AIM OF THE EXERCISE:
Nothing in the copy should be a picture; everything else in the listing is to be restated exactly.

DATA:
"""
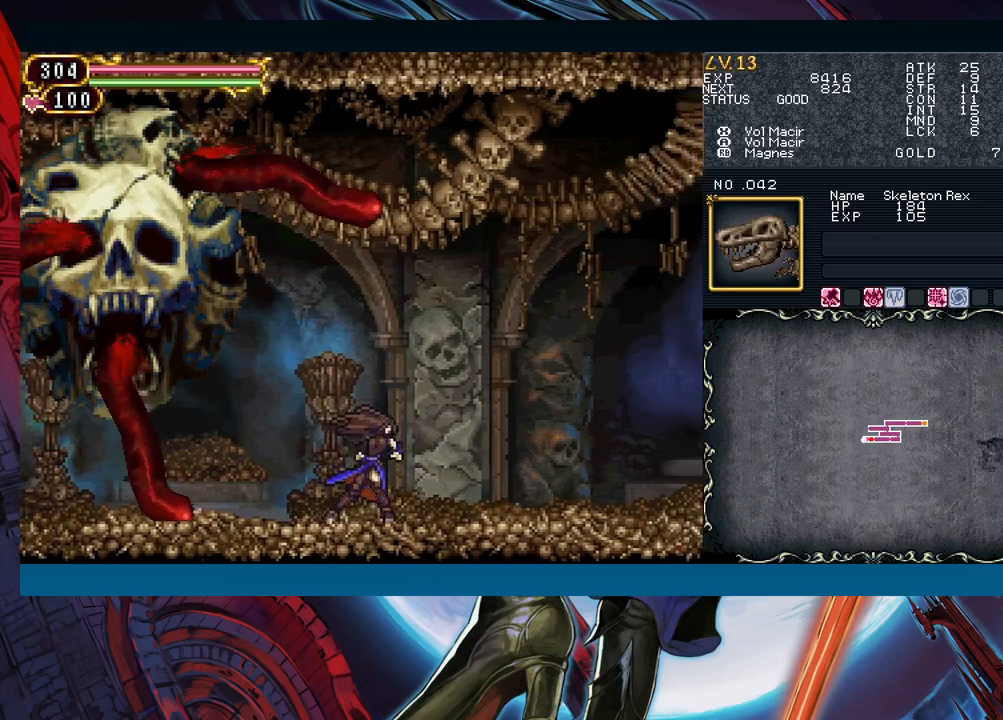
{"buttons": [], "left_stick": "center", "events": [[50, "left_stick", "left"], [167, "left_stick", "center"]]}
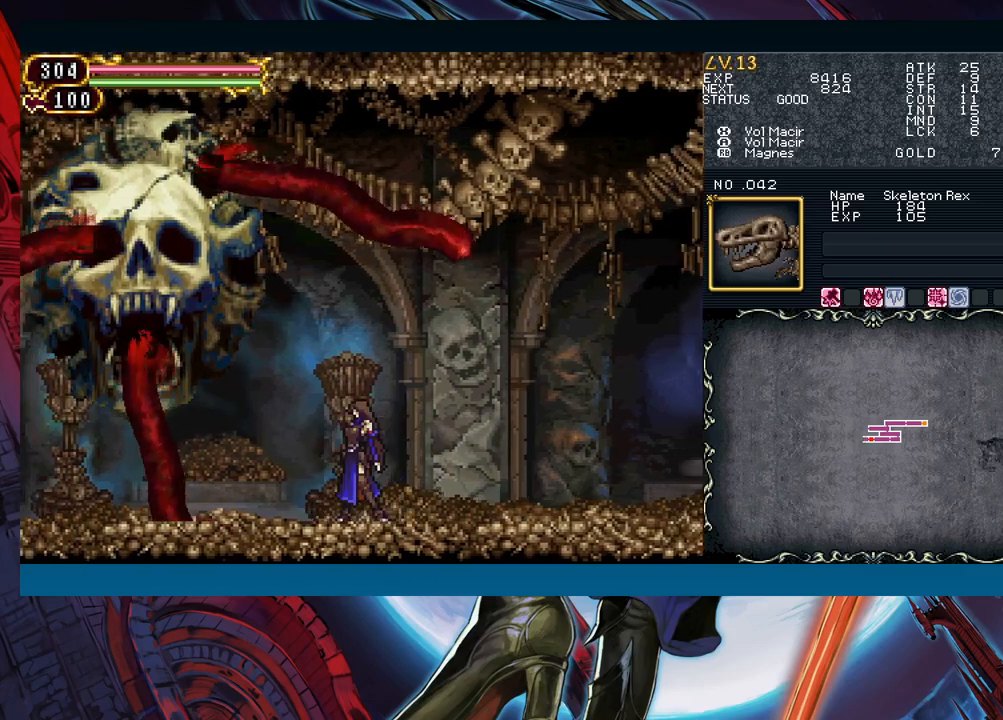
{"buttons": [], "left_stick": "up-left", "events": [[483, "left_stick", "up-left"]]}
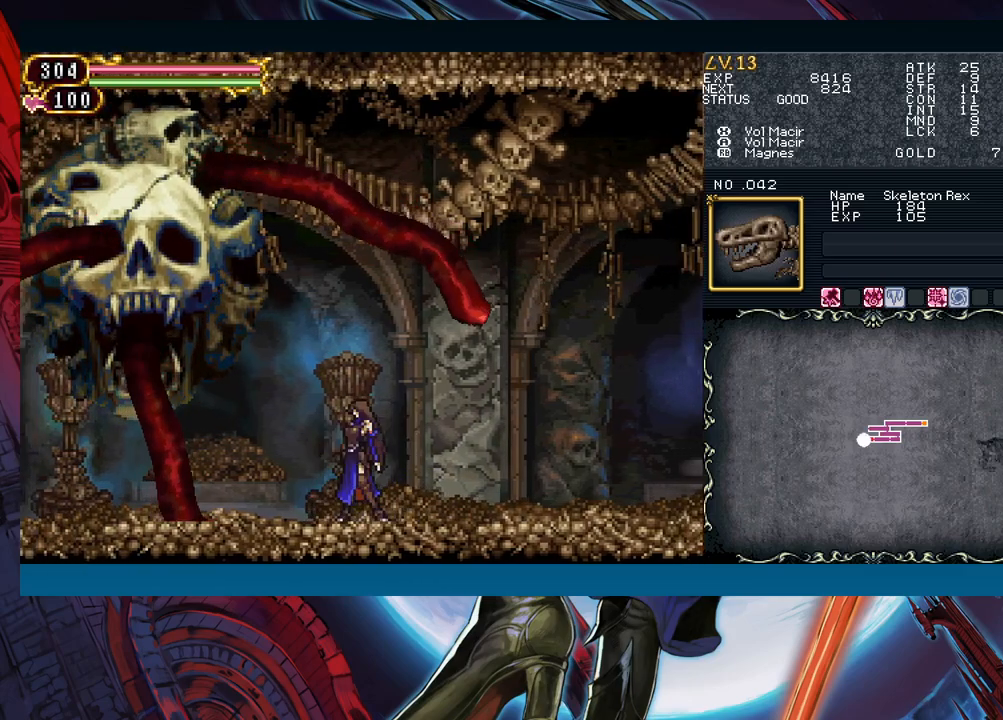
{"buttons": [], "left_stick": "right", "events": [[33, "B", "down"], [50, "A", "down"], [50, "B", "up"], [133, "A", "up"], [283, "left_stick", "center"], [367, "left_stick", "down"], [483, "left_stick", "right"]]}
"""
ANSWER SECTION:
{"buttons": [], "left_stick": "center", "events": [[50, "left_stick", "left"], [167, "left_stick", "center"]]}
{"buttons": [], "left_stick": "up-left", "events": [[483, "left_stick", "up-left"]]}
{"buttons": [], "left_stick": "right", "events": [[33, "B", "down"], [50, "A", "down"], [50, "B", "up"], [133, "A", "up"], [283, "left_stick", "center"], [367, "left_stick", "down"], [483, "left_stick", "right"]]}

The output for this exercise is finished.